WHAT IS REQUIRED: Below are some records; each one is to be set down again exactly.

PROVIDED INFORMATION:
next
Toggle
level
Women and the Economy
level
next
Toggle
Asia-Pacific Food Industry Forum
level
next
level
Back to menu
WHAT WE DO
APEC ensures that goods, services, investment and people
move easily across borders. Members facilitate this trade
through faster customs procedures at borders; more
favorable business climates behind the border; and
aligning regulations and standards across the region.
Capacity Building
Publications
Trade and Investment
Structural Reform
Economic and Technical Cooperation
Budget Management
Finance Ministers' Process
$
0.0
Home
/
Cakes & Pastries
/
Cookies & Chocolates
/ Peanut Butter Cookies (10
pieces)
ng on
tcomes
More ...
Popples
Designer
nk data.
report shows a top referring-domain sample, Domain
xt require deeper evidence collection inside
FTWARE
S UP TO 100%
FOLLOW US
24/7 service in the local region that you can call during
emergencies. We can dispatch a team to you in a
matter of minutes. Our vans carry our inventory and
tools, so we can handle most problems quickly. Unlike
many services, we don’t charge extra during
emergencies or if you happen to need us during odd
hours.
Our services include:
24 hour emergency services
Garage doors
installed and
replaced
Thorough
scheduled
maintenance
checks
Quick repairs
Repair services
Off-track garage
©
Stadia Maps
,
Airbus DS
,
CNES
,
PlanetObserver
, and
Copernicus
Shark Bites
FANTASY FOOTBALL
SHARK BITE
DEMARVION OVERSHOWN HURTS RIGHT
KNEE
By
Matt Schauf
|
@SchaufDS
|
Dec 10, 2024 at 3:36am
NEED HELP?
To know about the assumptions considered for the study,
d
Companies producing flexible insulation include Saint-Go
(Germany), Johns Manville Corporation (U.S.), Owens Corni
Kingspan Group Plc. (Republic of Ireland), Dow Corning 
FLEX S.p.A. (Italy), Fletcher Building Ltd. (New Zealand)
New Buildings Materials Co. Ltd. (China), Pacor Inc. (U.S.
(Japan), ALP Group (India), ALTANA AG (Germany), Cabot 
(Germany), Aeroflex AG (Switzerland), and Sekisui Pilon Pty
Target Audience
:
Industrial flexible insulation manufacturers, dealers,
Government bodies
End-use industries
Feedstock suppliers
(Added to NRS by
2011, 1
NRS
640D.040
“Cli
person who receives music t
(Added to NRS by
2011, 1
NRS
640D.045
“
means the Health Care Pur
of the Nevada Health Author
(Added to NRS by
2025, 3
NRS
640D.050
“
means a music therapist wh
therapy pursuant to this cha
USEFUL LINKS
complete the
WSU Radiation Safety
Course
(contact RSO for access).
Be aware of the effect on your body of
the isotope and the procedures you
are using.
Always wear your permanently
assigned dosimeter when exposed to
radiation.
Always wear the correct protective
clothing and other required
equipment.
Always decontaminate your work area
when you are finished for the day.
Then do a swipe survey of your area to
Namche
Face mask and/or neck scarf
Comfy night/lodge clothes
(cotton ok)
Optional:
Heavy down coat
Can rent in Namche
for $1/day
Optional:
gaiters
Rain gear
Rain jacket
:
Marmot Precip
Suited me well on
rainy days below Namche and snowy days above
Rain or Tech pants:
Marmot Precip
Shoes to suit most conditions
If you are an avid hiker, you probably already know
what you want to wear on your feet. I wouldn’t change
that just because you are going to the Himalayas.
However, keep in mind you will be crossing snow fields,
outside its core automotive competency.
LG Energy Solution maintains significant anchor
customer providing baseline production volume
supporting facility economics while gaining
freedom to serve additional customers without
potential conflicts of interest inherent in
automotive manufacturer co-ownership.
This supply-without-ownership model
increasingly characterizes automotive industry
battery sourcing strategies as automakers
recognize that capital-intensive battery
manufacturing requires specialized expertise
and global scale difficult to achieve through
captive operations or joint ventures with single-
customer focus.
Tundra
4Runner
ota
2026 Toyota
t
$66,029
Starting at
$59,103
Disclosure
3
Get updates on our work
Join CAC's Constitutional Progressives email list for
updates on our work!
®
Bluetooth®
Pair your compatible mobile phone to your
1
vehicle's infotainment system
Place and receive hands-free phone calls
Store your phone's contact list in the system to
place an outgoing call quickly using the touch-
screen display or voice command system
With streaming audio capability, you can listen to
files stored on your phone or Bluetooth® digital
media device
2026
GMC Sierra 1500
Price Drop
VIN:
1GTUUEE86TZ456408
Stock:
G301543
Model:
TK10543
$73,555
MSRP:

COMPLETED EXERCISE:
next
Toggle
level
Women and the Economy
level
next
Toggle
Asia-Pacific Food Industry Forum
level
next
level
Back to menu
WHAT WE DO
APEC ensures that goods, services, investment and people
move easily across borders. Members facilitate this trade
through faster customs procedures at borders; more
favorable business climates behind the border; and
aligning regulations and standards across the region.
Capacity Building
Publications
Trade and Investment
Structural Reform
Economic and Technical Cooperation
Budget Management
Finance Ministers' Process
$
0.0
Home
/
Cakes & Pastries
/
Cookies & Chocolates
/ Peanut Butter Cookies (10
pieces)
ng on
tcomes
More ...
Popples
Designer
nk data.
report shows a top referring-domain sample, Domain
xt require deeper evidence collection inside
FTWARE
S UP TO 100%
FOLLOW US
24/7 service in the local region that you can call during
emergencies. We can dispatch a team to you in a
matter of minutes. Our vans carry our inventory and
tools, so we can handle most problems quickly. Unlike
many services, we don’t charge extra during
emergencies or if you happen to need us during odd
hours.
Our services include:
24 hour emergency services
Garage doors
installed and
replaced
Thorough
scheduled
maintenance
checks
Quick repairs
Repair services
Off-track garage
©
Stadia Maps
,
Airbus DS
,
CNES
,
PlanetObserver
, and
Copernicus
Shark Bites
FANTASY FOOTBALL
SHARK BITE
DEMARVION OVERSHOWN HURTS RIGHT
KNEE
By
Matt Schauf
|
@SchaufDS
|
Dec 10, 2024 at 3:36am
NEED HELP?
To know about the assumptions considered for the study,
d
Companies producing flexible insulation include Saint-Go
(Germany), Johns Manville Corporation (U.S.), Owens Corni
Kingspan Group Plc. (Republic of Ireland), Dow Corning 
FLEX S.p.A. (Italy), Fletcher Building Ltd. (New Zealand)
New Buildings Materials Co. Ltd. (China), Pacor Inc. (U.S.
(Japan), ALP Group (India), ALTANA AG (Germany), Cabot 
(Germany), Aeroflex AG (Switzerland), and Sekisui Pilon Pty
Target Audience
:
Industrial flexible insulation manufacturers, dealers,
Government bodies
End-use industries
Feedstock suppliers
(Added to NRS by
2011, 1
NRS
640D.040
“Cli
person who receives music t
(Added to NRS by
2011, 1
NRS
640D.045
“
means the Health Care Pur
of the Nevada Health Author
(Added to NRS by
2025, 3
NRS
640D.050
“
means a music therapist wh
therapy pursuant to this cha
USEFUL LINKS
complete the
WSU Radiation Safety
Course
(contact RSO for access).
Be aware of the effect on your body of
the isotope and the procedures you
are using.
Always wear your permanently
assigned dosimeter when exposed to
radiation.
Always wear the correct protective
clothing and other required
equipment.
Always decontaminate your work area
when you are finished for the day.
Then do a swipe survey of your area to
Namche
Face mask and/or neck scarf
Comfy night/lodge clothes
(cotton ok)
Optional:
Heavy down coat
Can rent in Namche
for $1/day
Optional:
gaiters
Rain gear
Rain jacket
:
Marmot Precip
Suited me well on
rainy days below Namche and snowy days above
Rain or Tech pants:
Marmot Precip
Shoes to suit most conditions
If you are an avid hiker, you probably already know
what you want to wear on your feet. I wouldn’t change
that just because you are going to the Himalayas.
However, keep in mind you will be crossing snow fields,
outside its core automotive competency.
LG Energy Solution maintains significant anchor
customer providing baseline production volume
supporting facility economics while gaining
freedom to serve additional customers without
potential conflicts of interest inherent in
automotive manufacturer co-ownership.
This supply-without-ownership model
increasingly characterizes automotive industry
battery sourcing strategies as automakers
recognize that capital-intensive battery
manufacturing requires specialized expertise
and global scale difficult to achieve through
captive operations or joint ventures with single-
customer focus.
Tundra
4Runner
ota
2026 Toyota
t
$66,029
Starting at
$59,103
Disclosure
3
Get updates on our work
Join CAC's Constitutional Progressives email list for
updates on our work!
®
Bluetooth®
Pair your compatible mobile phone to your
1
vehicle's infotainment system
Place and receive hands-free phone calls
Store your phone's contact list in the system to
place an outgoing call quickly using the touch-
screen display or voice command system
With streaming audio capability, you can listen to
files stored on your phone or Bluetooth® digital
media device
2026
GMC Sierra 1500
Price Drop
VIN:
1GTUUEE86TZ456408
Stock:
G301543
Model:
TK10543
$73,555
MSRP:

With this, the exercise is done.